2) Maybe. It totally depends on the department. If you were so good that they were recruiting you heavily, and you produced evidence that backed that up in your first year or two, they might be eager to take you again.

3) It depends on how you do it, and the reasons that you transfer, and how reasonable your advisor is. Most professors understand a transfer that has to do with a shift in research interests - if you came to study X with Professor Smith but Professor Smith leaves, or Professor Smith radically changes his research direction to Y, or you change your research direction to Y - explaining to your advisor that you have appreciated your time at Great U, but your research interests no longer fit the program and you'd like to transfer to Awesome U to work with Professor Jones in your area, usually engenders understanding.

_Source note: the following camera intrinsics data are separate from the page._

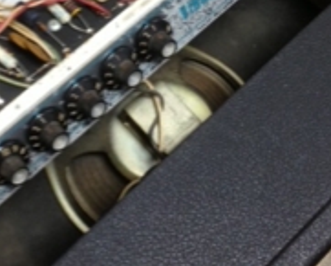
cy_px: 37
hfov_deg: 23.7
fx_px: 784
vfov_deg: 18.9
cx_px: 104
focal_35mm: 80
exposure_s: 1/20
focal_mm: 4.13
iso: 100
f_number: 2.4
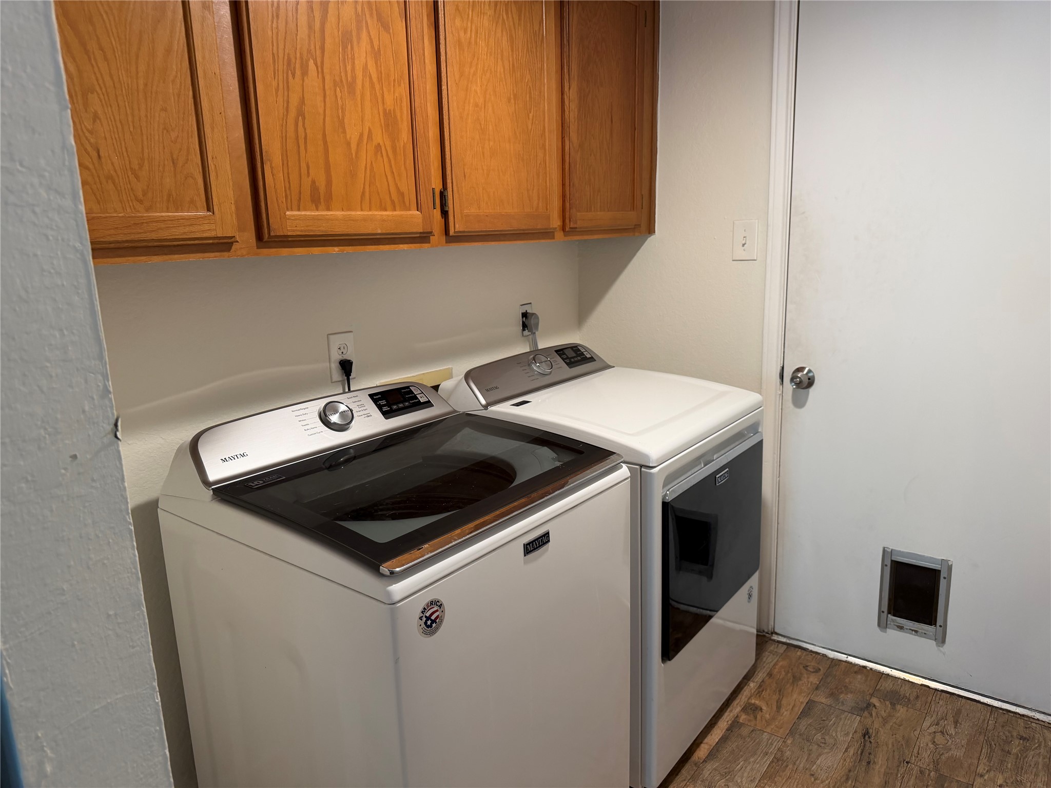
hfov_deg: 71.6
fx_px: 729
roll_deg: +2.3
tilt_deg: -13.0
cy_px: 394
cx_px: 526
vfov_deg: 56.8
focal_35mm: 24
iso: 160
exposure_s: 1/60
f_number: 1.78
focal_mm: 6.76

In the not-uncommon case that your relationship with your advisor goes south and you're transferring not because of research but because of personality mismatch, that can burn some bridges. But they may be bridges that you have to burn if you want to retain your sanity. Only you can make that decision.

In the less common but still possible case that your advisor is simply a jerk and hates when his students leave for any reason, even a reasonable reason can set him off. There's nothing you can really do about that, but there are typically sympathetic other professors that you can turn to for support and recommendation letters.

And how you make the break also plays a role. These are obvious things, though - don't badmouth your advisor, don't badmouth your program, don't disparage your classmates or other professors. Stay positive and make the transfer about you, and not the program itself.